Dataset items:
┄┄┄┄┄┄

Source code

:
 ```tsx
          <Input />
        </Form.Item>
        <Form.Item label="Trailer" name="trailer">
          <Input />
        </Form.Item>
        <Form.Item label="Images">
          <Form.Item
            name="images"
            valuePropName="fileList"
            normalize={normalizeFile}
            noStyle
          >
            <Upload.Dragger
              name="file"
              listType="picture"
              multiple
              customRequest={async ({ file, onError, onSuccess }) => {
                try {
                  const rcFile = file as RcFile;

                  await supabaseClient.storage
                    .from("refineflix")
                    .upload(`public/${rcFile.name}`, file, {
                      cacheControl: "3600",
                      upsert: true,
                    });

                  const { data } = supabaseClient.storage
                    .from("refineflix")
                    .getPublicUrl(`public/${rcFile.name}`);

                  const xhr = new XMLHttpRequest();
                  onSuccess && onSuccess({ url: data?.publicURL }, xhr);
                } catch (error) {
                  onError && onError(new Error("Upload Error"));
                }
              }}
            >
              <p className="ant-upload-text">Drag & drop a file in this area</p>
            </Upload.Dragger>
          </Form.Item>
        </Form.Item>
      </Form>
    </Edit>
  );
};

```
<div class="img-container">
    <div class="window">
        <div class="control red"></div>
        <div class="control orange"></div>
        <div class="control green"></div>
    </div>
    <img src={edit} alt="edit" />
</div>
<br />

┄┄┄┄┄┄

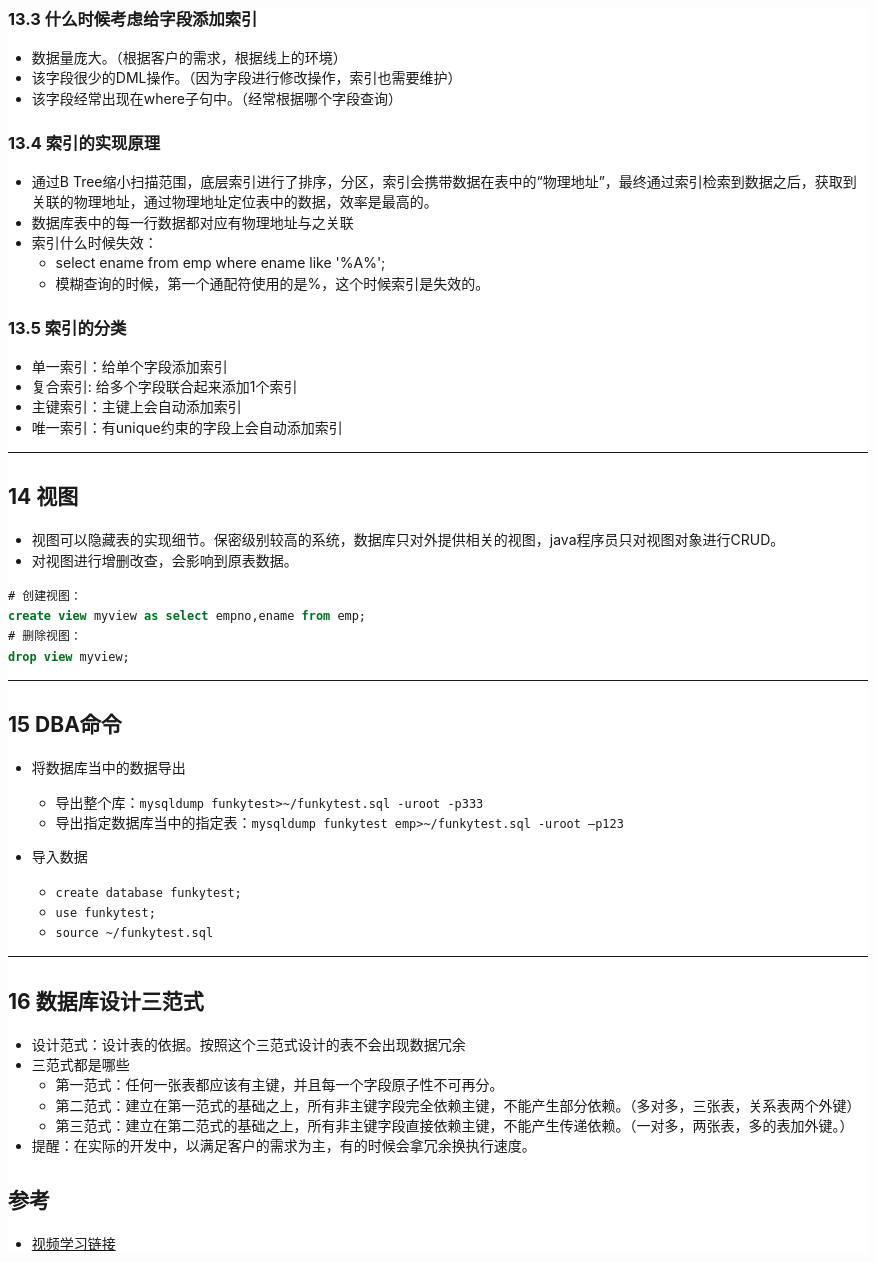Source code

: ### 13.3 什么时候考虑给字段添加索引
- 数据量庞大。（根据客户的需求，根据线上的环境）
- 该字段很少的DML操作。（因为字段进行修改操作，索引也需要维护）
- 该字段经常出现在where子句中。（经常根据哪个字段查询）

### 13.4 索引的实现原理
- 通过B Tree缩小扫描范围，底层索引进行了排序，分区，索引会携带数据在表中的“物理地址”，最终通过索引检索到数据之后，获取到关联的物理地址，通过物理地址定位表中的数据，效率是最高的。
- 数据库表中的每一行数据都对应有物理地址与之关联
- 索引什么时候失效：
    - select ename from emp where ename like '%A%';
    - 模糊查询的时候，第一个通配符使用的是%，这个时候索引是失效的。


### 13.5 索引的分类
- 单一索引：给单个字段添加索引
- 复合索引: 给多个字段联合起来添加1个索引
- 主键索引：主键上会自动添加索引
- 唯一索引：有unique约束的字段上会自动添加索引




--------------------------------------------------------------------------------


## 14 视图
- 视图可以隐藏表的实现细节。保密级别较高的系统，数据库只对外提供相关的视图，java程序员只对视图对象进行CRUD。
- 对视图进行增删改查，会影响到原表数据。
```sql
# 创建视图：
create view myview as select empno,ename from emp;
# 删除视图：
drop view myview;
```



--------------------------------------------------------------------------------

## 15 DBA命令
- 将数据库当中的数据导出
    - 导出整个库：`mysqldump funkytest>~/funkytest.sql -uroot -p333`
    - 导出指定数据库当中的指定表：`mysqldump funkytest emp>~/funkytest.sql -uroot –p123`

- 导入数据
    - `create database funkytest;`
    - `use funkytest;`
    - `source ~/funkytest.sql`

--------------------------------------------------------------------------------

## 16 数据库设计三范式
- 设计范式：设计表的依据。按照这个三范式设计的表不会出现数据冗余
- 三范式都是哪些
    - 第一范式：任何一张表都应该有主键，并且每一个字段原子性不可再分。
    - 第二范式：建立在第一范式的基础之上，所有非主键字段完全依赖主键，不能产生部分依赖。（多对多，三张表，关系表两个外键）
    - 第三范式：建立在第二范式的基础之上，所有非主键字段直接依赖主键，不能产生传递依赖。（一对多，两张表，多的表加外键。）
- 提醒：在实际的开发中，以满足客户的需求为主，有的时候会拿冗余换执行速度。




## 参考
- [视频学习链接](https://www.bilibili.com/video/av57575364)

┄┄┄┄┄┄

Assigned task :: Go through the records above and return each line in which the word "from" occurs.

Written solution ::
                    .from("refineflix")
                    .from("refineflix")
    - select ename from emp where ename like '%A%';
create view myview as select empno,ename from emp;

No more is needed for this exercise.